Stopping Adversarial Tariff Evasion Act
Stopping Adversarial Tariff Evasion Act
This bill expands the applicability of certain trade enforcement actions to goods from entities (e.g., businesses) that are owned, controlled, directed, or operated by a foreign adversary (i.e., China, Russia, Iran, North Korea, Cuba, and the Maduro regime of Venezuela). The bill applies to an entity for which, on any date during the most recent 12-month period, at least 25% of the equity interests in such entity are held directly or indirectly by one or more foreign adversary parties.
Currently, the Office of the U.S. Trade Representative may take certain enforcement actions under trade agreements or in response to certain unfair foreign trade practices (Section 301 of the Trade Act of 1974), and the President may take certain actions after a determination of import injury (Section 203 of the Trade Act of 1974) or to safeguard national security (Section 232 of the Trade Expansion Act of 1962).

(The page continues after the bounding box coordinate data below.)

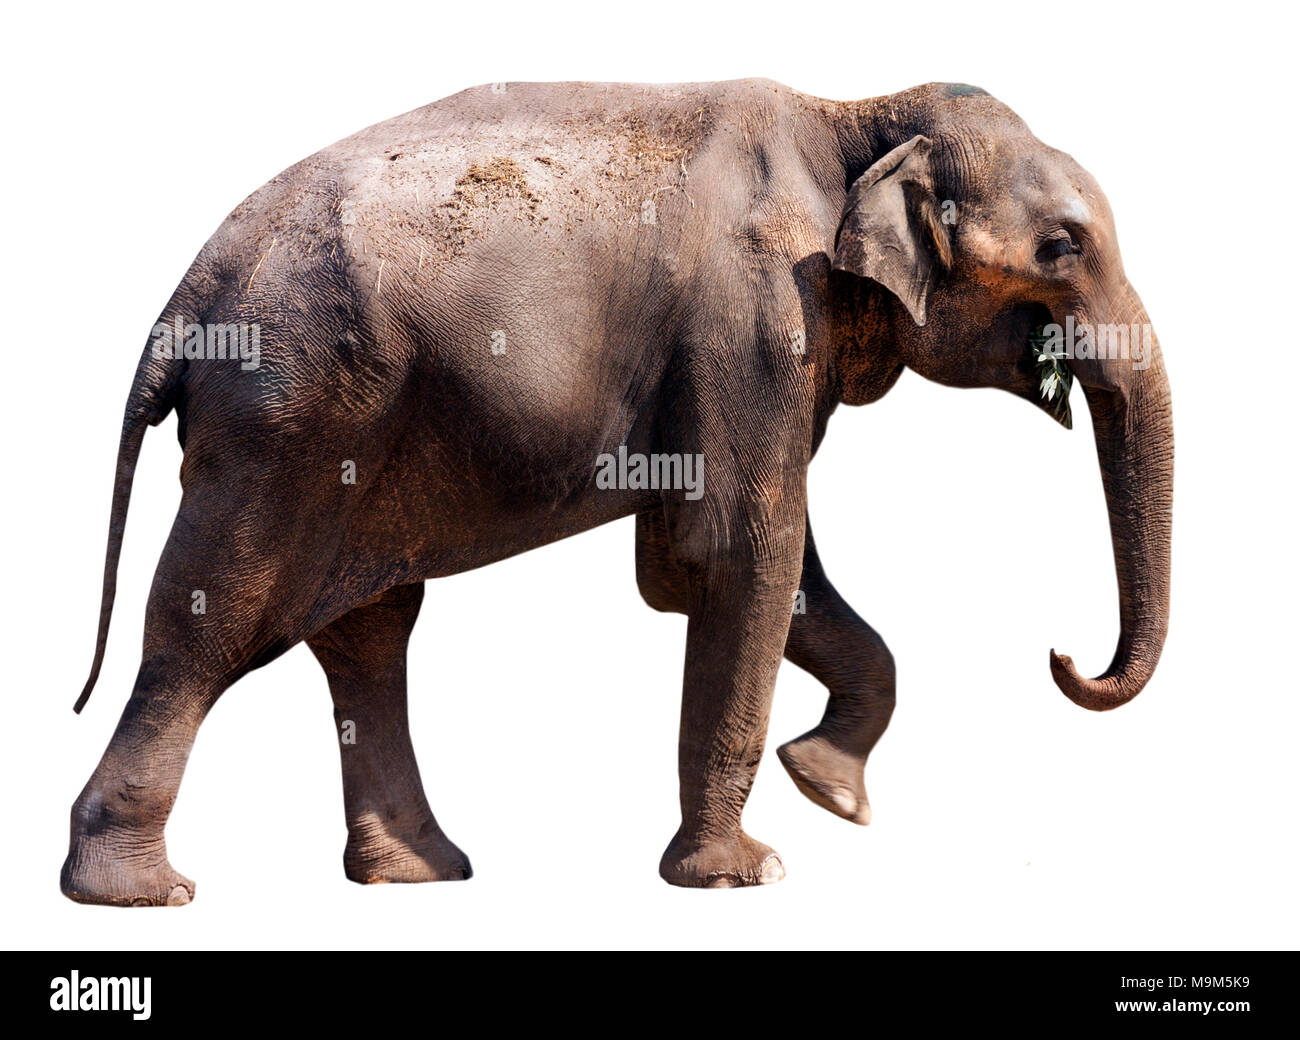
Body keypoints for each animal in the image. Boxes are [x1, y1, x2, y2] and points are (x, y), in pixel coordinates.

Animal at [63, 79, 1172, 904]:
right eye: (1063, 245)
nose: (1060, 653)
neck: (854, 114)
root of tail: (187, 294)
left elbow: (721, 565)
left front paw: (830, 791)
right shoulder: (754, 320)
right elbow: (737, 555)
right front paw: (746, 873)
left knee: (368, 631)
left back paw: (420, 874)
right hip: (285, 419)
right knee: (211, 622)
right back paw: (140, 892)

This bill applies these enforcement actions to any good that is produced, manufactured, or that underwent final assembly by a foreign adversary party or an entity owned, controlled, directed, or operated by a foreign adversary party, as if the good originated in the foreign adversary country. Therefore, these enforcement actions shall apply to goods from companies that are based in other countries and are tied to foreign adversaries. (For example, additional tariffs may be imposed on goods from a Chinese manufacturer that are produced in Vietnam.)
Read twice and referred to the Committee on Finance.